[EXCERPT PROVIDED]
******************************

From the Feuilletons is a weekly overview of what's been happening in the German-language cultural pages and appears every Friday at 3 pm. CET.. Here a key to the German newspapers.

Frankfurter Allgemeine Zeitung 01.06.2007

Mark Siemons reports that China, guest of honour at the 2009 Frankfurt Book Fair, has agreed to tolerate dissidents as Book Fair guests. But more interesting than that is Siemon's description of the apparent liberalisation of the Chinese book market, where you can find "anything from Lao Tzu to post-structuralism, Karl Marx to Daniel Kehlmann (more). At first glance you can hardly tell it apart from Western markets. And it certainly is galaxies away from the earlier monoculture." But the reality is somewhat different: "Publishers must submit their titles and contents to the authorities for approval. For sensitive topics - political leaders, the military, religion, recent history - they have to submit the whole manuscript, which is then studied by a 'critical reading group' of dependable retired cadres. Publishing houses that submit too many unsuitable books receive fewer licenses the following year. The result is a public sphere that in certain respects looks very similar to an open society - just that everything that could jeopardise the power structure and the image of the country has been eradicated."


Frankfurter Rundschau 01.06.2007

As part of a special on Africa, the writer Abdourahman A. Waberi, who was born in Djibouti and today lives in Caen, searches Berlin for traces of Africa, "which are so sparsely scattered about the German capital. For Africans, the city remains synonymous with the conference convened by Bismarck between November 1884 and February 1885 to settle the repartition of Africa. (...) Today it's clear that in Berlin, unlike in Paris, London, Lisbon or Brussels, Africa is simply absent. It can happen, for example in the district of Schöneberg, that you pass a small restaurant, a hairdresser's or a nightclub managed by people from Accra, Asmara or Conakry. But much more often news reaches us about the legal obstacles that are the everyday burden of the stateless black people - these destitute wanderers, cousins of Walter Benjamin one and all, even if they don't know his name, who are consumed with longing in some asylum in Brandenburg - like in that in the small town of Belzig, for example. When they're not running from hordes of Nazi arsonists, that is."

******************************

[ASSIGNMENT A]
Please print the part of the press review starting at "From the Feuilletons" and ending at "the German newspapers.".
[ASSIGNMENT B]
How many lines of the records contain the word "back", with case counting? Reply with the number alone.
The records that follow have no connection to the press review.

[RECORDS FOR THIS TASK]
******************************

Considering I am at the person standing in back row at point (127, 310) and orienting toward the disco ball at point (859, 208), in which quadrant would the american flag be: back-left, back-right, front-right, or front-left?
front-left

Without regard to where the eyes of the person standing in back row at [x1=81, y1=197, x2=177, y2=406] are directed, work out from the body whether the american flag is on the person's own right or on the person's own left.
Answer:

******************************

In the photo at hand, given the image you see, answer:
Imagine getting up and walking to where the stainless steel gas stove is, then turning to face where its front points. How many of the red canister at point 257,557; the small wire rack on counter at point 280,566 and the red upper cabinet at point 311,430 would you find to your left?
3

******************************

[SOLUTION A]
From the Feuilletons is a weekly overview of what's been happening in the German-language cultural pages and appears every Friday at 3 pm. CET.. Here a key to the German newspapers.

[SOLUTION B]
2